* **DIRECTIONS**
A. Answer these from the passage about Weller's flight from Cairo to Singapore, one line each:
(i) How far apart are Cairo and Singapore by the great-circle route?
(ii) What was the maximum range of the Short Sunderland?
(iii) Which airline operated the Sunderland that Chicagonews flew on?
B. Pick up the passage about Weller's flight from Cairo to Singapore after its final sentence and keep writing.

* **DOCUMENT SEGMENT**
⁂

Something that I found particularly interesting in Singapore Is Silent was Weller’s account of his flight from Cairo to Singapore. The two cities are a little over 5,100 miles apart by the great-circle route, which runs mostly over the Indian Ocean and only crosses the southern part of peninsular India. A flight like this would be no big deal with a modern long-range airliner like a 787 (even thought it seems that there are currently no airlines offering direct service between Cairo and Singapore). But this was far beyond the range of the airliners of the day.

A Short Sunderland Mk V in military (RAF) service. [Source: Wikimedia Commons, PD.]

A Short Sunderland Mk V in military (RAF) service. [Source: Wikimedia Commons, PD.]

In Singapore Is Silent, Chicagonews (as Weller calls himself in the narrative) flies to Singapore aboard a Short Sunderland operated by British Overseas Airways Corporation (BOAC). The Sunderland was a flying boat, so it could only take off and land on water. The plane had a maximum range of 1,780 miles, which meant that it had to stop several times to refuel on its way to Singapore. BOAC routed its plane north of the great-circle route, sending it across northern India, where there were plenty of places to stop. Chicagonews’s route across India was this: Karachi (still a part of India at this point), Jaipur, Allahabad, “the narrow upper waters of the Ganges” (no city name specified), and Calcutta.

Karachi is on the coast and Allahabad and Calcutta are on the Ganges (Ganga) river system, but what about Jaipur? It is in arid Rajasthan, with no ocean or large river in sight.

⁂

* **DATA ENTRIES**
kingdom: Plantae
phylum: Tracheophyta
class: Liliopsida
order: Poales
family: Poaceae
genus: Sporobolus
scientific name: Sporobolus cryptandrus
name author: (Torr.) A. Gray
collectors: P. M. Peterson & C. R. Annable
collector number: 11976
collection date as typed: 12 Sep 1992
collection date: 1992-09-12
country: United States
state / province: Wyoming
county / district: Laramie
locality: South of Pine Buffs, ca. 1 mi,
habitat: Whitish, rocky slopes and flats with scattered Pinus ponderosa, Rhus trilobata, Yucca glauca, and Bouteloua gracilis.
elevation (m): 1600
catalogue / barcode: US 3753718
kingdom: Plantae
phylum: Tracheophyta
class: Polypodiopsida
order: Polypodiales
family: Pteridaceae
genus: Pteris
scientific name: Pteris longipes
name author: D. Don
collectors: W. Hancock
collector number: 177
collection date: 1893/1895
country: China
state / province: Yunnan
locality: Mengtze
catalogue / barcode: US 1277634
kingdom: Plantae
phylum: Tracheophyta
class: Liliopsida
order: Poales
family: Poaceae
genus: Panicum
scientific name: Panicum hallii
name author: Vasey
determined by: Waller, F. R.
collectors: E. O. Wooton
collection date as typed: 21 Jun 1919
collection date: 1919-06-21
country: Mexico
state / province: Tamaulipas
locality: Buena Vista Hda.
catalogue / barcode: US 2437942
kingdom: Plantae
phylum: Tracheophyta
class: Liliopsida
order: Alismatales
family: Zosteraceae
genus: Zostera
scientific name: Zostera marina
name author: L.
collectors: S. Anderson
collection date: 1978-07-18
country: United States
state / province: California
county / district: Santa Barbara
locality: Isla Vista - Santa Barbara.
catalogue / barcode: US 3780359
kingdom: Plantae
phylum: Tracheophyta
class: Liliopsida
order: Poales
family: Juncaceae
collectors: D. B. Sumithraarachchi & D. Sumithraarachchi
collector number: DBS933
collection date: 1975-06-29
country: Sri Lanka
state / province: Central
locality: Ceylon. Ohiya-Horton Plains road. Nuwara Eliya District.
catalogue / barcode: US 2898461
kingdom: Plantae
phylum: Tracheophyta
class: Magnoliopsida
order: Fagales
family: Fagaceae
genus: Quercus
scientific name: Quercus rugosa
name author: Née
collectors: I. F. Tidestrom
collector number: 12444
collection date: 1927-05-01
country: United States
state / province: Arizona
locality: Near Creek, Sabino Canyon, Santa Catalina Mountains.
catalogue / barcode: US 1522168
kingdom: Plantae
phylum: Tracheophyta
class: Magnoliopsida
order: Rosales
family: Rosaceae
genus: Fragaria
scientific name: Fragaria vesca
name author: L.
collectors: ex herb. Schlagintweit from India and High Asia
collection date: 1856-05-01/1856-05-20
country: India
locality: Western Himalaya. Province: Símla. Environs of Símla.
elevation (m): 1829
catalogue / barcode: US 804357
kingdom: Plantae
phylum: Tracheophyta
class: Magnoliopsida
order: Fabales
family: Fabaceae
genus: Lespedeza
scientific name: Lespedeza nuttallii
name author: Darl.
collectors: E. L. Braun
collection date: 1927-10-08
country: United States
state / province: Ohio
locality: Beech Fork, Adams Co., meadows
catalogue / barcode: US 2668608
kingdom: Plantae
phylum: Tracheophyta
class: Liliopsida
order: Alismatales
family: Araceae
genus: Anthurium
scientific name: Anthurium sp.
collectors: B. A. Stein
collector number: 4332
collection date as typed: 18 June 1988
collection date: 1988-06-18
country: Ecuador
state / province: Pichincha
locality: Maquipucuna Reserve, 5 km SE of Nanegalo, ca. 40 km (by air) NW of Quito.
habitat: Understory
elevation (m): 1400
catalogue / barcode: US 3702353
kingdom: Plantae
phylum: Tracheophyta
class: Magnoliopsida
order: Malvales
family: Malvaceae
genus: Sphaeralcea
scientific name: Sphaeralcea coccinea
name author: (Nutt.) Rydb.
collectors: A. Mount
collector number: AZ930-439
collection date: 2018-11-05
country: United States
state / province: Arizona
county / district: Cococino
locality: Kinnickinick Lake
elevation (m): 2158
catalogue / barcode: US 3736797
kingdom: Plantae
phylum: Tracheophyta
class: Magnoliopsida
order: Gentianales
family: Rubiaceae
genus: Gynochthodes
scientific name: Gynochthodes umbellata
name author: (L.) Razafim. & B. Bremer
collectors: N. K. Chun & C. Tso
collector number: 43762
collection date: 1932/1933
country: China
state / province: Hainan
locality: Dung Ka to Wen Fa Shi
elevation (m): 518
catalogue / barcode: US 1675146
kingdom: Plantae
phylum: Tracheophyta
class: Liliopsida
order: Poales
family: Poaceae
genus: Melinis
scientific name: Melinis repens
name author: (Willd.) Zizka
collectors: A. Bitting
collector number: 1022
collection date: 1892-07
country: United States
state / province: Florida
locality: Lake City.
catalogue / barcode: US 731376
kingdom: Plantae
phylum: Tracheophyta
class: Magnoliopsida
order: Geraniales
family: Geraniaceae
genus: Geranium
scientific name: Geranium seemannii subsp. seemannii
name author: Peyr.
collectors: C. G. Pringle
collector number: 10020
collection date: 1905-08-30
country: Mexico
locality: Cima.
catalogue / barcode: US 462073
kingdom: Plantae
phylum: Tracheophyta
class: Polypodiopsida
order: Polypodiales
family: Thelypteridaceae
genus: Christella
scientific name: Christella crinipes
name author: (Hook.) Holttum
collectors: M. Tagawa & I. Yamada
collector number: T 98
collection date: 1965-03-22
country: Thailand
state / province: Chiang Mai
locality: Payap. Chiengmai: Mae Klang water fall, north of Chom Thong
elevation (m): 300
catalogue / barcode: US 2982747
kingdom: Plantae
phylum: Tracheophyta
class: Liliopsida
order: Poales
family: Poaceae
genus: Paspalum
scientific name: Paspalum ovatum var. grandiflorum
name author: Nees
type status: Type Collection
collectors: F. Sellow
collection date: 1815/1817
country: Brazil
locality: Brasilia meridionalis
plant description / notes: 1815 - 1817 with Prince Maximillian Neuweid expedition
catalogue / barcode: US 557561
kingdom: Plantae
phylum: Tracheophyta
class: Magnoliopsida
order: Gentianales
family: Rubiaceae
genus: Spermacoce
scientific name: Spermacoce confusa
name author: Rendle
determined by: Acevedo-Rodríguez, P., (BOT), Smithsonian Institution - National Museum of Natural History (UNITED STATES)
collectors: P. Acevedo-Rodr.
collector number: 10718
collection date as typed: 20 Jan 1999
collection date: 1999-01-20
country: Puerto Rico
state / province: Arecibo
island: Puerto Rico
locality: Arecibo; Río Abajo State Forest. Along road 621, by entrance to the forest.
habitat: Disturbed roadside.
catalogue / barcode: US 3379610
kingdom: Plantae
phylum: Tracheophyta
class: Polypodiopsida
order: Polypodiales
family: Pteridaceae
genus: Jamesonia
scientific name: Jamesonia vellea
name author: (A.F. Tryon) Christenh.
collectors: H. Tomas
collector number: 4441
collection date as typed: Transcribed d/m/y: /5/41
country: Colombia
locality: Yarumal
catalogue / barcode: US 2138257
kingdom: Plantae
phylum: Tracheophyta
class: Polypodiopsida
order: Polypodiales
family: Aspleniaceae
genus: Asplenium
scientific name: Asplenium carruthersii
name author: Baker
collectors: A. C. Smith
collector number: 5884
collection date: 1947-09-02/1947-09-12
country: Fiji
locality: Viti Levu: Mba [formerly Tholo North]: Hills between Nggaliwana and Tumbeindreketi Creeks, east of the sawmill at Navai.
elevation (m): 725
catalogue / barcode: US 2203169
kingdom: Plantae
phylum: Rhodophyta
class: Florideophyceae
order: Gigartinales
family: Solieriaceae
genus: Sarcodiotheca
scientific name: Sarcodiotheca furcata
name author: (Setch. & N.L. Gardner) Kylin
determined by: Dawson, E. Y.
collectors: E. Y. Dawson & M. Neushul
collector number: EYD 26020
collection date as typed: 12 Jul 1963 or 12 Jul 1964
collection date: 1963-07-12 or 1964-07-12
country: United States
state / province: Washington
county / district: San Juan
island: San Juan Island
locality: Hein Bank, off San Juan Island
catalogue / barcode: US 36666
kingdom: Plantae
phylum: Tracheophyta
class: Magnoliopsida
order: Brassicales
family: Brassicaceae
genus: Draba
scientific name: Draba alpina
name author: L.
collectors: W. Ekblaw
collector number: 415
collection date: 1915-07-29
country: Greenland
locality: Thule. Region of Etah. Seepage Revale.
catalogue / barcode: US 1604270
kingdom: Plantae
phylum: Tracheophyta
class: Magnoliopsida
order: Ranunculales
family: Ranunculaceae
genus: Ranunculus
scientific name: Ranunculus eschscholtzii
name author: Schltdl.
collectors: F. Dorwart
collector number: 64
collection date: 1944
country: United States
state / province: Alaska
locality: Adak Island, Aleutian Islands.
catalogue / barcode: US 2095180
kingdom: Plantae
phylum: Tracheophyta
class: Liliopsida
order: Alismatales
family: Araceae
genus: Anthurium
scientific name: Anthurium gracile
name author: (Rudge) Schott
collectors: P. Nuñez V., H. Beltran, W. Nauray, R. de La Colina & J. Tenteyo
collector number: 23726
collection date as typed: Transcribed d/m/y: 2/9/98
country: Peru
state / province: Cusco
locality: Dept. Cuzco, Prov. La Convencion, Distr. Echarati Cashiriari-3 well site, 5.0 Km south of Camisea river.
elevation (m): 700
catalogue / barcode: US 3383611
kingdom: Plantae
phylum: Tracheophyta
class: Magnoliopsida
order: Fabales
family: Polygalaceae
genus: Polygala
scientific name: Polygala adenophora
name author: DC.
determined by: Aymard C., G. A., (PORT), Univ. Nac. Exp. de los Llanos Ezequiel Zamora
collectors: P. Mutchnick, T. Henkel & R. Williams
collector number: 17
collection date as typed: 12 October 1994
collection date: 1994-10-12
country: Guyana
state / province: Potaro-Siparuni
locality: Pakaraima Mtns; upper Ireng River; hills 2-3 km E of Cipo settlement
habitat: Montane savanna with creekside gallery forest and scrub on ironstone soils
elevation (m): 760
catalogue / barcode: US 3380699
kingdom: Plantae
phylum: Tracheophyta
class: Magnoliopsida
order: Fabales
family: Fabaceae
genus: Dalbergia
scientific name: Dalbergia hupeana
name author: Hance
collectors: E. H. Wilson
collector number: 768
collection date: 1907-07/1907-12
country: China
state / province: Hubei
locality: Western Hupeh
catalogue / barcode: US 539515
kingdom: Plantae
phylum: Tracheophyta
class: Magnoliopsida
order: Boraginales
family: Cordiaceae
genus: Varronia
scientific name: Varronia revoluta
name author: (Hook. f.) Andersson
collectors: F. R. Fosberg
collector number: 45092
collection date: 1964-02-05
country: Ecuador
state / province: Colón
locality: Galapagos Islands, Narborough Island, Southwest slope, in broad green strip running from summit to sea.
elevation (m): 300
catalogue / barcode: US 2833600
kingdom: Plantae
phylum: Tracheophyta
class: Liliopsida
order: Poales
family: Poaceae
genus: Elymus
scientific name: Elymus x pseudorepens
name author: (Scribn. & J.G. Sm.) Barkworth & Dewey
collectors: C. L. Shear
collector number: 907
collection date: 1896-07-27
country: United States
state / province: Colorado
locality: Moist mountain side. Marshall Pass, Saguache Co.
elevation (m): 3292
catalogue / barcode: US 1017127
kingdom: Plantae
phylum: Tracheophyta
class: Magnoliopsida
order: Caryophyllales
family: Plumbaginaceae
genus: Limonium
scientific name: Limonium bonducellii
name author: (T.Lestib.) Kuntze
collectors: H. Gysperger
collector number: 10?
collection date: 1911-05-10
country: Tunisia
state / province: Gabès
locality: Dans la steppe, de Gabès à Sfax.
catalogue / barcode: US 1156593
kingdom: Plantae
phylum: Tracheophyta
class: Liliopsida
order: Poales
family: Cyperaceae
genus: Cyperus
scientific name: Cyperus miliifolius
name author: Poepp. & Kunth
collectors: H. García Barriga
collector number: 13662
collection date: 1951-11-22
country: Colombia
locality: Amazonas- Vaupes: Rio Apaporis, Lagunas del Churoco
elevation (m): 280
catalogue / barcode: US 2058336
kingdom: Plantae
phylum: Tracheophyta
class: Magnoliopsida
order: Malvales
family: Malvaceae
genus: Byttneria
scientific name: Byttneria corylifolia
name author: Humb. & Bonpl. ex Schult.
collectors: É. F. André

⁂

* **RESULTS IN ORDER**
A.
(i) A little over 5,100 miles.
(ii) 1,780 miles.
(iii) British Overseas Airways Corporation (BOAC).

B.
Chicagonews’s plane touches down on “the Rajah’s lake near Jaipur,” where a motor launch takes the passengers to shore. This was clearly one of the artificial lakes around Jaipur. Although I have not been able to find a source to tell me which one it was, I think that it was most likely Jamwa Ramgarh, an irrigation reservoir 15 miles northeast of the city that was built in 1901. With a long axis of about 4½ miles, the lake would have been long enough for the takeoff run of a big flying boat.

Jamwa Ramgarh Tal, as pictured on a 1963 US Army Map Service map. The lake has been dry since 2000. Source: Perry-Castañeda Library Map Collection.

Jamwa Ramgarh Tal, as pictured on a 1963 US Army Map Service map. The lake has been dry since 2000. [Source: Perry-Castañeda Library Map Collection.]

The route crossing India by flying boat was a recent development. In the late thirties, Imperial Airways (BOAC’s predecessor) had taken its flying boats only as far as Karachi; for the crossing of India itself, passengers had transferred to landplanes and flown a route of Karachi–Jodhpur–Delhi–Allahabad–Calcutta. When Imperial Airways introduced flying boats for the crossing of India, the route was changed to Karachi–Rajsamand Lake (near Udaipur)–Gwalior–Allahabad–Calcutta.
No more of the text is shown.